4. Writing for the Theater
FRANK J. OTERI: How did you become so involved with theater?
JOHN DUFFY: I was offered a job as music director for Shakespeare Under the Stars, which was the Antioch College Shakespeare Festival, which ran three months. And I said, “Gee, I’ll take the job if we can do concerts, two a week, Saturday and Sunday, and that we’d present mostly American works. Preferably new, young composers.” And he said, “Sure, you can do that.”
FRANK J. OTERI: So even then you were helping other composers.
JOHN DUFFY: Right, and it was great. Anyway, we went down there with eleven musicians playing live, and we did, the first year, Hamlet, King Lear, Comedy of Errors, Measure for Measure, and Henry the Eighth, and we put on two concerts a week. We moved the piano. We swept the stage. We cleaned out the theater. We wrote the program notes. We had a piano player there; his name was Abe Plum, and he could sight-read anything—Stefan Wolpe, anything you put up there. It never got any better but it never got any worse; he would just read the stuff like that! Anyway, we performed that summer I would say something like 80 new works. And in addition, we wrote for the plays; I wrote for two plays. I picked the two juiciest, Hamlet and King Lear. Ed London was there; he played horn, and Ed wrote for Comedy of Errors. Jimmy Yannatos was there; he played violin, and he wrote for Measure for Measure, and Maurice Peress, he played trumpet. Anyway, it was a great summer, and I found that I loved the theater. I had an innate intuitive sense of theater—balance, language, music, dramatic humor, contrast, so forth, and so theater came out well and for me. Theater means not only what they call ‘legitimate stage’ but television. I did a lot of documentary films for TV in addition to what I call concert music. So, I was also conducting, but I was earning a living writing music. My goal was to earn a living writing music, to hone my craft, and to work in the theater.

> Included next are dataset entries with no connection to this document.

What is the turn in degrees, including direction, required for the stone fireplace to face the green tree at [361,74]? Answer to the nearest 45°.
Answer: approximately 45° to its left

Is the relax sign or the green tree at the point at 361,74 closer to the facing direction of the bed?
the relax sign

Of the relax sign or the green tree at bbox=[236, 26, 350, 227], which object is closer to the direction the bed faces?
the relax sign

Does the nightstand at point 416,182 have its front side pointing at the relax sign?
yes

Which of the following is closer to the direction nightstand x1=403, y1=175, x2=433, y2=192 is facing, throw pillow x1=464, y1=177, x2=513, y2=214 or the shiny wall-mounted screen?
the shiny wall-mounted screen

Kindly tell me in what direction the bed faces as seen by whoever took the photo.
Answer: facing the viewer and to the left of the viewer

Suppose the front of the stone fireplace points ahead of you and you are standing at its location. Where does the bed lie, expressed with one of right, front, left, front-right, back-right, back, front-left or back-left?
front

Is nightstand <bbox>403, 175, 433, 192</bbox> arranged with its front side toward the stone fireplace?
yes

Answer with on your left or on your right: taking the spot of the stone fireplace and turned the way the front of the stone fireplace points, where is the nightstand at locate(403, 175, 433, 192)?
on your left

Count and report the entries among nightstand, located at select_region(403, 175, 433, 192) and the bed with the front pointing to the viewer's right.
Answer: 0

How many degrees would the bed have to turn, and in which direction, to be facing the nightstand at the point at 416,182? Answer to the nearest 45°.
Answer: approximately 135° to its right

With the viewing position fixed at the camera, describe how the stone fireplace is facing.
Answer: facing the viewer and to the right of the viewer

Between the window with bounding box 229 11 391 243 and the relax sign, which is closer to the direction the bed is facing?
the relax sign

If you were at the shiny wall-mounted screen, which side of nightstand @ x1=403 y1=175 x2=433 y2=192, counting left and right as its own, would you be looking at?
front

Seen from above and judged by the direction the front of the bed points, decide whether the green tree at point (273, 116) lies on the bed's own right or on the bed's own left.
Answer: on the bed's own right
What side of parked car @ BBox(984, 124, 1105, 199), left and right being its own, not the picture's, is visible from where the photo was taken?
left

So, I went from that festival to writing music for festivals all over the country and then becoming music director at the American Shakespeare Festival and working with John Houseman, which was like working with the guru of American theater. He was a great guy. We used to drive back and forth from New York to Stratford with him, hear about the group theater, hear about Marc Blitzstein and The Cradle Will Rock, his work with Virgil Thomson… It was a great thing and I would ask him questions. John is a guy, by the way, who also had a great sense of public service through the arts, through the theater. And to me he was just a fabulous man. Just before he died he was narrator for my Symphonic Suite with narration down in Virginia, with the Virginia Symphony Orchestra. I conducted and he was narrator and that was a wonderful experience.